Hundreds of people who were arrested at a massive logging protest on Vancouver Island in 1993 returned to the area for a reunion of sorts on Saturday.
The 10-year anniversary of the Clayoquot Sound protest was meant to honour the 856 people who were arrested at the entrance to the old growth forest on the western tip of Canada, said Valerie Langer, one of the organizers for the 1993 protest.
"The logging trucks would come in every day and if they couldn't get in, they'd call the police who would come and arrest people," she said.

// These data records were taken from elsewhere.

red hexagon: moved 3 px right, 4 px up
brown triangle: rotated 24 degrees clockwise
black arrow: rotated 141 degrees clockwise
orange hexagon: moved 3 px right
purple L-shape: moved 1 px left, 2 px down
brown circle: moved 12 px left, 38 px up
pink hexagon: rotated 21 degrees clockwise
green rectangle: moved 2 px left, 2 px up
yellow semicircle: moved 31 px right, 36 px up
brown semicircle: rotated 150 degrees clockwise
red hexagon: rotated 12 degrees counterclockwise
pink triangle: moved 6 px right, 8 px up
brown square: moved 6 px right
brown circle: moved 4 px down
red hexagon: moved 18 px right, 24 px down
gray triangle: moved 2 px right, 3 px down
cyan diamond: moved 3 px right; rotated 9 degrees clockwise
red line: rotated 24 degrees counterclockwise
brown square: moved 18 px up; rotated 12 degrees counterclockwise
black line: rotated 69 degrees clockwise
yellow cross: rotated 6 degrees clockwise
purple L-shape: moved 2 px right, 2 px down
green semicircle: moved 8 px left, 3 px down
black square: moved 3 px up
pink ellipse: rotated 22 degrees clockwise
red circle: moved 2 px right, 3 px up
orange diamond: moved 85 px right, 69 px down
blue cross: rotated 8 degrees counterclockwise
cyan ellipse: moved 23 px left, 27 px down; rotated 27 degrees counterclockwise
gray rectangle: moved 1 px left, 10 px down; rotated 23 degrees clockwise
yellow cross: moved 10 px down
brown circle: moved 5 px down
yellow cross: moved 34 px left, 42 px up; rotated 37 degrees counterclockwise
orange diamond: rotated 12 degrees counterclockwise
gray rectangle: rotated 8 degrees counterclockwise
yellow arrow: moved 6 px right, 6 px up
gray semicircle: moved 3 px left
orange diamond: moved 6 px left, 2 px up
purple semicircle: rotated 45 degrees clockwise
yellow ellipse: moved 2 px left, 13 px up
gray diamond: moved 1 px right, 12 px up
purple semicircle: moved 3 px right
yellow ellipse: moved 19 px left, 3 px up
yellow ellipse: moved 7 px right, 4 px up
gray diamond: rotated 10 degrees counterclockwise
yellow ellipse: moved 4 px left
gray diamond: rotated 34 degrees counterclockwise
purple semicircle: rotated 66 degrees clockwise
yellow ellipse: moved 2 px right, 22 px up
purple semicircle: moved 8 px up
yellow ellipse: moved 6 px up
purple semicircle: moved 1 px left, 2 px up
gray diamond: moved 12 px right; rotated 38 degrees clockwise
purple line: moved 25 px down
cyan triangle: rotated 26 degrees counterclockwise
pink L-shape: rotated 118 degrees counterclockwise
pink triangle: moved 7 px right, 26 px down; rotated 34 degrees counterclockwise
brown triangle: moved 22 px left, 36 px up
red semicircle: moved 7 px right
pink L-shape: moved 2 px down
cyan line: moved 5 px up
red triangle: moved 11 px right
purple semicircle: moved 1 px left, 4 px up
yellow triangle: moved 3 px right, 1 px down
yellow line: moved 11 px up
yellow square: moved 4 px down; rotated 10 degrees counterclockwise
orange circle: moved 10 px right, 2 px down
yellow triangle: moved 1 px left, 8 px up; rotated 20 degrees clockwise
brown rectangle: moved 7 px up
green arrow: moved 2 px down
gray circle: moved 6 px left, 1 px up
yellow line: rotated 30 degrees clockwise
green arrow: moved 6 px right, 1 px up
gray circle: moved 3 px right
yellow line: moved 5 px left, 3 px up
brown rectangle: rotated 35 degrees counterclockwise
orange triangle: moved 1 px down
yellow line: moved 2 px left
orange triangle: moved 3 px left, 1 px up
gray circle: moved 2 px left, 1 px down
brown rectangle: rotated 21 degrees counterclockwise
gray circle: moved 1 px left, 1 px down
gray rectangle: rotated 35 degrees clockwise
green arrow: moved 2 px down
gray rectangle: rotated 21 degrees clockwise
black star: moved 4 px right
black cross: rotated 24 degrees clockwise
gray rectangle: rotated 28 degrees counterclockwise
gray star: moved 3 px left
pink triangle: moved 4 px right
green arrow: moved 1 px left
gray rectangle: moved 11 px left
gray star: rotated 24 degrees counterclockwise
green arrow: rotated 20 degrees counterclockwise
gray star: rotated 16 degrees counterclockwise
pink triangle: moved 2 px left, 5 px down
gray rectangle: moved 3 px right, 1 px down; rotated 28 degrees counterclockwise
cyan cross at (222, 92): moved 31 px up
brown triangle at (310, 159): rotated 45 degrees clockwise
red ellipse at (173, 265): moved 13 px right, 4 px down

Ten years ago, as many as 12,000 protesters from Canada, the U.S. and Europe took over the Kennedy River Bridge, a major access point to a logging road into Clayoquot Sound, for three months.
"People simply stood in the road and when the police came they said 'I will not move. In good conscience I cannot move,' " she said. "Then the police would arrest them."
Sentences ranged from two weeks to six months in jail.
The anniversary, held in the field of a local school in Tofino, a small town south of Clayoquot Sound on the west coast of Vancouver Island, featured booths set up by several environmental organizations and a sound stage featuring live music.
Participants were encouraged to go to workshops in tents named after different types of trees, led by speakers ranging from activist Jaggi Singh to New Democrat MP Svend Robinson.
"I'm here to celebrate the courage and the vision of the people who stood on the line and to remind Canadians that 10 years later the struggle is not yet won," said Mr. Robinson.
Mr. Robinson said the event is also meant to apply pressure on Interfor, a B.C.-based forestry company, to stop logging Clayoquot Sound.
In June, the B.C. government approved an Interfor plan to log about 20,000 truckloads of wood from Clayoquot Sound's coastal temperate rainforest, a rare type of forest that covers less than one per cent of the Earth's surface.
A month later, Tla-o-qui-aht First Nation sent the company an eviction notice to protest the logging contract.
There are many creative ways to apply such pressure, said Mr. Robinson, not the least of which is the decision Raincoast Books took earlier this year to print all Canadian copies of Harry Potter and the Order of the Phoenix on recycled paper.
But if push comes to shove, there might be a repeat of the demonstrations 10 years ago, he said.
"Interfor has to understand that Canadians will not accept the destruction of these forests today anymore then we did 10 years ago," said Mr. Robinson. "If the bulldozers are prepared to go back in we have to be prepared to use civil disobedience again, though I hope it won't come to that."